As a designer, you’ll work with many different clients. Some will have a boilerplate contractor agreement already in place that they’ll ask you to sign. Others will ask you to come up with a contract.
Only 48% of designers require contracts. However, 62% require some type of written agreement, even if it isn’t a formal contract but more of a work order. This can help prevent misunderstandings about the scope of the project, payment and deadlines.
AIGI, the professional association for design, recommends always having a contract in place before beginning any type of design work. This protects you on many different levels, including if the client doesn’t pay and you have to take them to court.

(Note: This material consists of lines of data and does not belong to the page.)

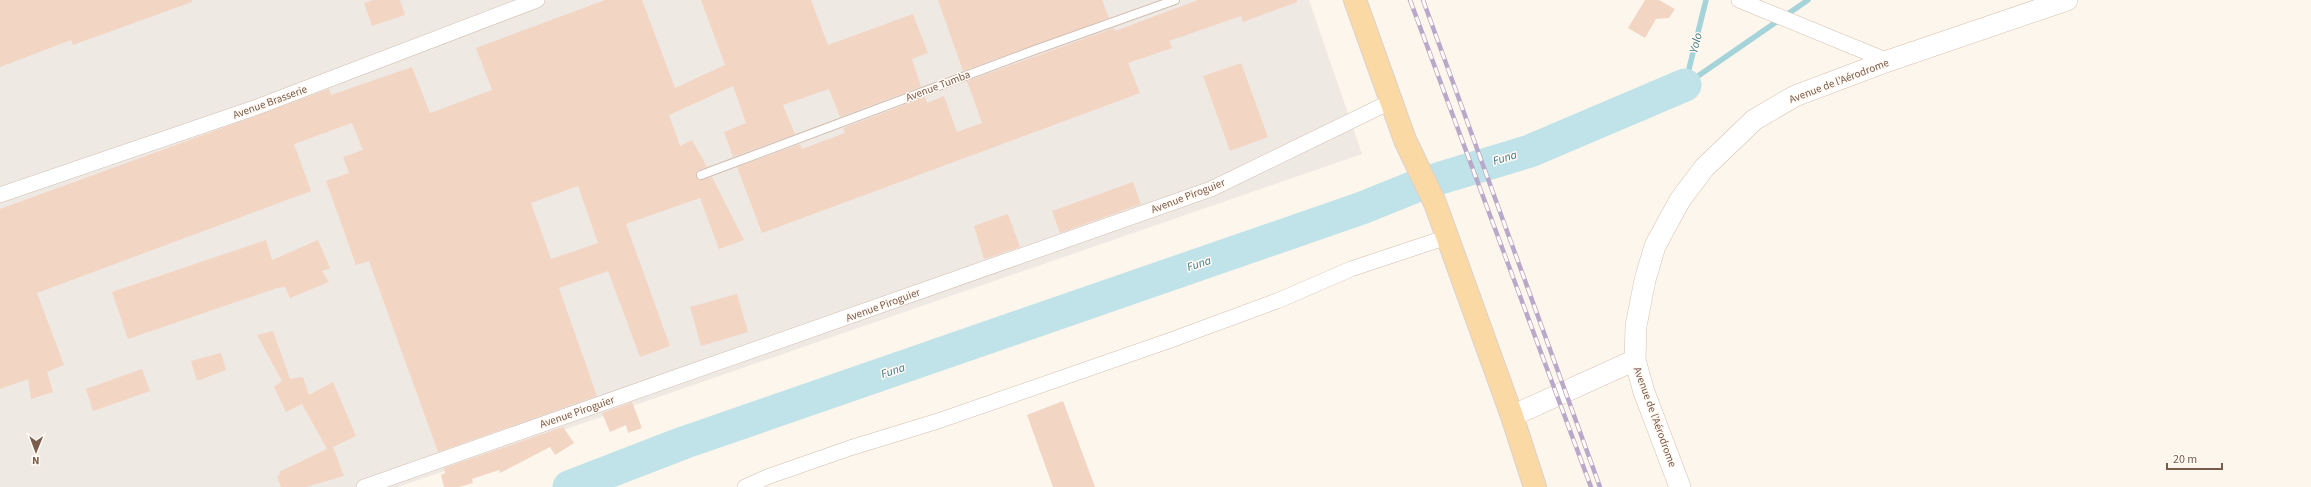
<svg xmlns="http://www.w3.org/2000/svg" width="2311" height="487" font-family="'Source Sans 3',sans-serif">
	<rect width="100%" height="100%" fill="#fdf6ec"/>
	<!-- industrial -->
	<path fill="#efe9e4" d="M0,0H1309L1362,154L398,487H0Z"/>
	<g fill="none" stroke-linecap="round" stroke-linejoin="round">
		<!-- stream -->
		<path stroke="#a5d3da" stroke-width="5.5" d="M1685,85L1808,0
			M1685,85L1706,0"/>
		<!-- river -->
		<path stroke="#bfe3e8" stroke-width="33" d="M569,487L683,443L1362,208L1424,183L1530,151L1685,85"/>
	</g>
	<!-- building -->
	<path fill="#f3d5c3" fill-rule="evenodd" d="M0,0H192V2L73,45L71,40L0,67Z
		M373,0H400L405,15L372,26L364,3Z
		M605,0H642L675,88L725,65L701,0H811L828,45L913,14L928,53L912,59L921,87L840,117L829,89L783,105L795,134L733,157L724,132L746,123L733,86L669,115L680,146L692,140L707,167L697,171L696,177L700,180L712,177L744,240L719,249L700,198L626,224L670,346L640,357L608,271L559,288L597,396L438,452L369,261L356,265L326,181L349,173L343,157L363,150L352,123L294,144L311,191L37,293L64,365L47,372L53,392L31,399L28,379L0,389V209L329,89L331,95L412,67L430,113L492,90L476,48ZM578,186L598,243L551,259L531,203Z
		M938,0H1102L1109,18L963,71Z
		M1198,0H1297V2L1243,22L1241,16L1169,41L1172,48L1128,63L1140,93L762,233L737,167L800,144L802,149L845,133L843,128L925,97L927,103L944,96L957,132L982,123L967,81L1114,28L1115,31Z
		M1645,0H1659L1675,9L1669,18L1656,19L1645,38L1628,28Z
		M1241,63L1268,137L1230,151L1203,76Z
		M1133,182L1141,204L1060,233L1052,211Z
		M1008,214L1020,247L984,259L974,226Z
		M266,240L272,260L318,240L330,268L322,271L329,282L290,298L285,287L277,288L128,339L112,292Z
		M737,294L748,332L701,346L690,307Z
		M273,331L290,379L303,377L309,395L333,382L356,436L333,447L344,476L306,487H281L277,476L280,475L279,472L327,449L302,404L286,412L274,387L282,381L257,335Z
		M221,353L226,370L197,381L191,361Z
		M142,369L150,391L93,411L86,389Z
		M1063,401L1095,487H1053L1027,415Z
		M632,402L642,428L628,433L626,425L610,432L602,413Z
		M563,427L574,443L555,455L550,447L500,473L499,470L472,479L473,483L459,487H444L441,475L445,473L444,468Z"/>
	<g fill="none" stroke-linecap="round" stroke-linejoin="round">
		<defs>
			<path id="lane" d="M701,175L1032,51L1175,0"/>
			<path id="street" d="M1739,0L1888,61
				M0,195L257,107L537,0
				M364,487L1211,189L1392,101
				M745,487L767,477L850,448L938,421L1171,340L1277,301L1351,269L1447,237"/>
			<path id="secondary" d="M1512,416L1635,360
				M1680,487L1644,392L1635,360L1636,326L1645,280L1655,246L1680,200L1704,168L1754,120L1795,96L1888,61L2067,0"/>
			<path id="primary" d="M1355,0L1405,140L1435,203L1512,416L1535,487"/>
		</defs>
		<!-- lane casing -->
		<use href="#lane" stroke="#d1beb0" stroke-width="10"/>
		<!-- street casing -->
		<use href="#street" stroke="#d1beb0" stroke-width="16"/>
		<!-- secondary casing -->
		<use href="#secondary" stroke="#d6c0b0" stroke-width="22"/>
		<!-- primary casing -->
		<use href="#primary" stroke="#dad1cd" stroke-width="24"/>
		<!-- lane -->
		<use href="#lane" stroke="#fff" stroke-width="8"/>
		<!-- street -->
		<use href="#street" stroke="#fff" stroke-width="15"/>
		<!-- secondary -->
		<use href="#secondary" stroke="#fff" stroke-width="21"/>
		<!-- primary -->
		<use href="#primary" stroke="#fbd9a5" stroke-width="22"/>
		<defs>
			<path id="rail" d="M1410,0L1591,487
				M1423,0L1600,487"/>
		</defs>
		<!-- rail casing -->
		<use href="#rail" stroke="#b9a8c9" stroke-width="4.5"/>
		<!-- rail -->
		<use href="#rail" stroke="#fffaf3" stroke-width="3" stroke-dasharray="9" stroke-linecap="butt"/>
	</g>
	<g text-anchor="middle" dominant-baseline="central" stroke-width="3" stroke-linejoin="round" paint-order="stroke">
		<!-- street labels -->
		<g font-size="11" fill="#7a5c4d" stroke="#fffaf3">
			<text transform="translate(1839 81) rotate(-21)">Avenue de l’Aérodrome</text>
			<text transform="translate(938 86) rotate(-21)">Avenue Tumba</text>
			<text transform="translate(270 102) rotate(-20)">Avenue Brasserie</text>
			<text transform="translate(1188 196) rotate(-21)">Avenue Piroguier</text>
			<text transform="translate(883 305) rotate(-20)">Avenue Piroguier</text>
			<text transform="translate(577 412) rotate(-19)">Avenue Piroguier</text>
			<text transform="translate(1655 417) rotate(70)">Avenue de l’Aérodrome</text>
		</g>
		<!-- water labels -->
		<g font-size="12" font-style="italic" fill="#437c86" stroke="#fffaf3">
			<text transform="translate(1696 43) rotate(-76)">Yolo</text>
			<text transform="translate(1505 158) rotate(-17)">Funa</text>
			<text transform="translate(1199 264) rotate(-19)">Funa</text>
			<text transform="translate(893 371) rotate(-19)">Funa</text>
		</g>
	</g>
	<!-- north arrow -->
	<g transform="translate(36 451) rotate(181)" stroke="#fffaf3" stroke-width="3" paint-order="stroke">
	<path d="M0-3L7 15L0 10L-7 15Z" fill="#7a5c4d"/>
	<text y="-6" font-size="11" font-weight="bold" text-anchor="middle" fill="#7a5c4d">N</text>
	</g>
	<!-- scale -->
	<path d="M2167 463v6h55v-6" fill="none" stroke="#7a5c4d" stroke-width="2"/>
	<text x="2173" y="463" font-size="12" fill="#7a5c4d" stroke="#fffaf3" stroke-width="3" paint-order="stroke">20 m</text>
</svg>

There are also a few key things you’ll want to be sure to include in your contract and ways to talk to your clients about those items.
Tip # 1: Communicate the Scope of the Project
Your contract should clearly outline what the project includes. Many designers find that they quote a project and then halfway through, the client will add details that weren’t discussed before, adding time and effort to the project and impacting the bottom line profits. Outline exactly what work will be completed so there are no misunderstandings. You might even want to take the time to include a few notes about what is not included in the agreed upon price.
Tip # 2: Set Deadlines
It’s a smart idea to set a few deadlines within the terms of the contract.
- When will work be completed?
- When will payment be received and how? 50% upfront and 50% on completion perhaps? Will the client pay with a check, via PayPal or with a credit card? When is that payment due exactly?
- What happens if you fail to meet your deadline? How do you request an extension from the client?
- What happens if the client fails to pay you on time? Is a late fee incurred?
You get the idea. Outline any aspect about deadlines you can think of.
Tip # 3: Detail the Cost of Add-Ons
If the client wants to add to the scope of the project, having a clearly outlined process within the contract can help you tremendously with managing this type of work. For example, you can include details such as:
- Rate per hour for add-on work.
- Requirement of a new quote and the client signing off on additional costs.
- Extension of deadlines to accommodate additional work requirements.
Although not a change, it is a good idea to also outline how many revisions you’re willing to make. Clients might tell you they want a simple design with navy blue and gold, but then when they see it, they’ll decide they want black and white. If you outline how many revisions and the scope of those revisions you’re willing to undertake, this can help alleviate issues with client indecisiveness. Outline when additional charges will begin to apply to the project because of such changes.
Tip # 4: Charge What You’re Worth
Don’t be afraid to ask for what you know you’re worth as a designer. If you are just getting started, you might take less pay than someone with many years of experience, but you should still be able to demand a livable wage.
The first thing you should do is figure out what you need to make for an hourly wage to live. Then, decide whether you want to charge on a per project basis or hourly basis or both.
If you prefer to charge by the hour, be sure to take into account how many hours are billable, how many hours of vacation you plan to take and what your income goals are. Write your rates into the contract agreement.
Also, don’t be afraid to tell your client that you require a deposit and payments at different intervals as the project progresses. There is nothing worse than spending untold hours on a project and then battling the client to get paid.
Tip # 5: Keep Emotions Out of It
If you truly like the client you are working with, that is terrific. Don’t let it impact your decision about whether or not to sign a contract, however. Even if you are working with family, you should have a written agreement. This actually protects your relationship with the other person because there are no misunderstandings. They understand your rates and scope of work as well as your expectations about when you will receive payment and how.
If you are in the middle of negotiations about rates or other contract details and you find yourself getting upset, take a break. Ask if you can continue the meeting or phone call at a later time because you want to crunch some numbers or do some research. Get away from the situation, calm down and come back to the table with a non-emotional perspective.
Tip # 6: Be a Good Communicator
Good communication involves both listening and speaking clearly. Listen to the needs of your client. Take notes. Understand that a client has specific concerns and be honest about what you can and can’t do as a designer.
Once you have a grasp of what the client needs, repeat those needs back to the client to ensure you truly understand. If you are correct in your understanding, you can now communicate your abilities, needs and details to the client in a way that is the most helpful to both of you and get it written into a contract.
Negotiating a contract with clients can be stressful, but it doesn’t necessarily have to be. Don’t be afraid to ask for what you’re worth and share your needs as a designer with your customers. A contract simply keeps everyone on the same page and forces everyone to honor their commitments.